Dieses Schicksal ereilte den Dominikanermönch Giordano Bruno. Er hatte den von Pioggio Braccolino wiederentdeckten römischen Dichter Lukrez gelesen und war Verfechter seiner Idee geworden, dass es im Weltall ungezählte Sonnen gebe, die vom Zufall regiert sich bewegten. Er verbreitete sie, durch Europa wandernd, in nahezu allen Ländern. In Venedig ereilte ihn das Schicksal. Er wurde festgenommen und an den Vatikan ausgeliefert. Die Inquisition machte ihm einen fast zehn Jahre dauernden Prozess und ließ ihn, da er seinen Lehren nicht abschwor, verbrennen.
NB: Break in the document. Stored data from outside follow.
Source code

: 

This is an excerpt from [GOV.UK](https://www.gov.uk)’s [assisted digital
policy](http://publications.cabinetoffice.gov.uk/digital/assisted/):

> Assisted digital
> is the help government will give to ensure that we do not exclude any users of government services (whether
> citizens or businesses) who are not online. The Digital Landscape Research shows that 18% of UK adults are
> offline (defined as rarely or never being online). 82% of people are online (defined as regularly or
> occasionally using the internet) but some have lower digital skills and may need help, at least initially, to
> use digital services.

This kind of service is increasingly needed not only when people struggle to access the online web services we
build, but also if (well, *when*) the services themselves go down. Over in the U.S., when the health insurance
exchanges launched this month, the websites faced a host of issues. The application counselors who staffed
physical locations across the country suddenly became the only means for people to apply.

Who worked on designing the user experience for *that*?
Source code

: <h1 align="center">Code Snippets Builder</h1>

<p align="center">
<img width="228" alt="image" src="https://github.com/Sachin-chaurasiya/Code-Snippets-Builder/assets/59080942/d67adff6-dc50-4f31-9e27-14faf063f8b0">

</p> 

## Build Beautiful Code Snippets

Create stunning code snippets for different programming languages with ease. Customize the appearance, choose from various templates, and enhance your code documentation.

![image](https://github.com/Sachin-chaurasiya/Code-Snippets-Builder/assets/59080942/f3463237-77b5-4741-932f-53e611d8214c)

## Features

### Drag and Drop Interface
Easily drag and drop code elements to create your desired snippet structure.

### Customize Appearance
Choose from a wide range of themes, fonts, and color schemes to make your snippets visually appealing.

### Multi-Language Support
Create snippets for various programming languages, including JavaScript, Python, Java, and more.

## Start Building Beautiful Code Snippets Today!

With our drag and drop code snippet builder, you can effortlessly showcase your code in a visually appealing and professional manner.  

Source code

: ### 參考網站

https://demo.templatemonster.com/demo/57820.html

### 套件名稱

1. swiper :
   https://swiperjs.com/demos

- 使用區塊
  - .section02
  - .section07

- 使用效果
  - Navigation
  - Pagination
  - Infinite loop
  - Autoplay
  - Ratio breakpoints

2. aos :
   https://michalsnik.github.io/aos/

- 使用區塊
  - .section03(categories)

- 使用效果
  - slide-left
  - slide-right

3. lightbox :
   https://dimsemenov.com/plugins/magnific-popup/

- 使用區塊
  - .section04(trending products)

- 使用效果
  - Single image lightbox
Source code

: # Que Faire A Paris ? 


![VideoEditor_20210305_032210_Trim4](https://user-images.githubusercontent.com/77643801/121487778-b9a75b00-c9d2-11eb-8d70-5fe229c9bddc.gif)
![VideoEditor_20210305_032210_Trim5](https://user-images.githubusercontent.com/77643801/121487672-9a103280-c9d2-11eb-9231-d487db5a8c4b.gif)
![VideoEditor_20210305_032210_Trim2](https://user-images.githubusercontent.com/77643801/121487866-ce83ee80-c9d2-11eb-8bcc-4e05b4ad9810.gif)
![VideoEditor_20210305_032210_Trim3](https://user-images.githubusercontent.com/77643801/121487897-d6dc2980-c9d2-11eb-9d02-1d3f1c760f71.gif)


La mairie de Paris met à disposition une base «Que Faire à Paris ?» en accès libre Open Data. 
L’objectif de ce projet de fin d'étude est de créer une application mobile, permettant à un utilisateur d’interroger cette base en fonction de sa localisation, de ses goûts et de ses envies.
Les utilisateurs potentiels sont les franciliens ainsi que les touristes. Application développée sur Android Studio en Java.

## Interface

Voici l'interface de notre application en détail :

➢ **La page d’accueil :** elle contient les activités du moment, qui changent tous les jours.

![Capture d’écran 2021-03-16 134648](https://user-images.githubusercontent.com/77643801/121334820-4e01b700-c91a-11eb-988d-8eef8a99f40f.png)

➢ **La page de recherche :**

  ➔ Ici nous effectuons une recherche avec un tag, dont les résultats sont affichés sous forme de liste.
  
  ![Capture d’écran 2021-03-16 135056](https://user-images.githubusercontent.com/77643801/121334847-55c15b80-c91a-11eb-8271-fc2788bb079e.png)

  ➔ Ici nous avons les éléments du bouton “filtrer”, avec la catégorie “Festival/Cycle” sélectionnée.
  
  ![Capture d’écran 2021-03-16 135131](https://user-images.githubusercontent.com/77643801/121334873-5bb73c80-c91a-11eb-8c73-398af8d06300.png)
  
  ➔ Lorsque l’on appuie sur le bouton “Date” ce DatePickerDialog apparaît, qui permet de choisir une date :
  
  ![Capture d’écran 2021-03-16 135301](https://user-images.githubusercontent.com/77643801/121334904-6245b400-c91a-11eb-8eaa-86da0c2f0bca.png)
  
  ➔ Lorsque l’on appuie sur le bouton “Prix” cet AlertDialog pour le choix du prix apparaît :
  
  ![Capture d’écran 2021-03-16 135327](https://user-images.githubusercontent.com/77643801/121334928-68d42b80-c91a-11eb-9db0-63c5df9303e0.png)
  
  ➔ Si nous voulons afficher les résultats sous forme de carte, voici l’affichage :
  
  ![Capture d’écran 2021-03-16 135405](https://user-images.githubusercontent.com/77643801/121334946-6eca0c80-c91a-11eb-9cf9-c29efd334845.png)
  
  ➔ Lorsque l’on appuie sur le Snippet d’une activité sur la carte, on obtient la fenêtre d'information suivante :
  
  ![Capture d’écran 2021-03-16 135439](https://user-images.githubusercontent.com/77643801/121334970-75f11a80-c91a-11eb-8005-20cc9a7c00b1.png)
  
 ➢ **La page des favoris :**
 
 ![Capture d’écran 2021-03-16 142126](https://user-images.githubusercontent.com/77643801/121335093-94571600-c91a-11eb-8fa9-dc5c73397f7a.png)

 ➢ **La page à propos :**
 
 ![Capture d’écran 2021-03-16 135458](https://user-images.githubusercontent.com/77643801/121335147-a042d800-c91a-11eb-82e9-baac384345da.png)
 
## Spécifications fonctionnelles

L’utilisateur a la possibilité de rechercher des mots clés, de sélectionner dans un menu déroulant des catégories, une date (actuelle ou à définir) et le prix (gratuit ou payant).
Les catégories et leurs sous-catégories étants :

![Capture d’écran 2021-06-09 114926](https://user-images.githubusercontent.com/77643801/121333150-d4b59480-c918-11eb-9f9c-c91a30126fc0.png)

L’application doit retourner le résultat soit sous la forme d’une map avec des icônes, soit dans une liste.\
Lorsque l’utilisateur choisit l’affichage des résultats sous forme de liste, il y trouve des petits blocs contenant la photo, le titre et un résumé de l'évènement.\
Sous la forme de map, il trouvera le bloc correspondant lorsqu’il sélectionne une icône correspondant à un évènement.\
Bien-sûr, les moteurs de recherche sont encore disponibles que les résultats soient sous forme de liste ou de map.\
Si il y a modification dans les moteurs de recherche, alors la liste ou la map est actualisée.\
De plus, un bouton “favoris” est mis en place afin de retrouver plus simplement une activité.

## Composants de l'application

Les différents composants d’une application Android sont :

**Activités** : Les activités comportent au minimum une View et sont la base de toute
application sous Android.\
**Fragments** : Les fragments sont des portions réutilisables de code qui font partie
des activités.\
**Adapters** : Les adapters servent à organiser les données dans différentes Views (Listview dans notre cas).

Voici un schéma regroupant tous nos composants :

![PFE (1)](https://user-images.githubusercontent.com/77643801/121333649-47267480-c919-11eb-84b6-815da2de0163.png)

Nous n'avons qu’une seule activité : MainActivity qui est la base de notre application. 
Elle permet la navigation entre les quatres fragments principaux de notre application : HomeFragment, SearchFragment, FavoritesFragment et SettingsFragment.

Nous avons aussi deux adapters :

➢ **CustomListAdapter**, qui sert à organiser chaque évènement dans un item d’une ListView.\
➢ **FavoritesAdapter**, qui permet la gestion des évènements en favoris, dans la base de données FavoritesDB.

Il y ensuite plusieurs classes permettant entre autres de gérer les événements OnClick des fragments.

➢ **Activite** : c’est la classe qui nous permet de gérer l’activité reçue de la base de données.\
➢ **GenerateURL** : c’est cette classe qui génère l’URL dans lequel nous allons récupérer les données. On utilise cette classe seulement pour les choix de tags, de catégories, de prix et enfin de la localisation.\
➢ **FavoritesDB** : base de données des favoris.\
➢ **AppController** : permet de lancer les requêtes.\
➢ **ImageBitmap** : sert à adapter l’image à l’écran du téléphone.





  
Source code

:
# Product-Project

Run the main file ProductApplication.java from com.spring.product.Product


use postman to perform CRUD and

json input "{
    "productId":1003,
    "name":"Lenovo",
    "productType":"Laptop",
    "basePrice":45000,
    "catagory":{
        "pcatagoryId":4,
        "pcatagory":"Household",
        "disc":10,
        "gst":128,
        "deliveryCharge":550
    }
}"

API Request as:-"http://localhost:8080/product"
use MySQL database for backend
Einer, der sich ebenfalls zu weit vorwagte, war Galileo Galilei. Er vertrat in Florenz, wo er wirkte und in Rom, wo er sich gelegentlich aufhielt, in höchsten Kreisen die These von Nicolaus Kopernikus, dass die Erde um die Sonne kreist. Schließlich wurde es dem Papst, in dessen Gunst er sich wähnte, zu arg. Er ließ ihn durch die Inquisition von Florenz nach Rom beordern, wo ihm der Prozess gemacht wurde, an dessen Ende er vor die Wahl gestellt wurde, zu widerrufen oder den Scheiterhaufen zu besteigen. Wider besseres Wissen schwor er ab. Galilei sollte der letzte sein, der in dieser Weise bedroht wurde.

Die ihm folgenden großen Physiker, Mathematiker und Erfinder wie Huygens, Leibniz, Boyle, Hooke und Newton lebten ohne Verfolgung durch die Kirche, jedoch wohl nur, weil sie in protestantischen Ländern oder im anglikanischem England tätig waren. Auch der im katholischen Frankreich geborene Renè Descartes konnte seine Schriften ohne Einschränkung verbreiten, aber wohl nur, weil er in das zum reformatorischen Glauben übergetretene Holland umgesiedelt war. Einer, der nicht um Leib und Leben fürchten musste, aber sich um sein Ansehen und seinen Platz in der englischen Gesellschaft Sorgen machte, war Charles Darwin. Er fürchtete sich vor der Anglikanischen Kirche und vor Verspottung durch die Fachwelt. Er zögerte zwanzig Jahre lang, seine Erkenntnis zu veröffentlichen, dass sich die Natur durch Evolution entwickle.

Heute braucht kaum ein Wissenschaftler Furcht vor Religionen oder gesellschaftlicher Ächtung zu haben. Die Wissenschaft feiert ihren Siegeszug nun schon unangefochten seit mehr als hundert Jahren.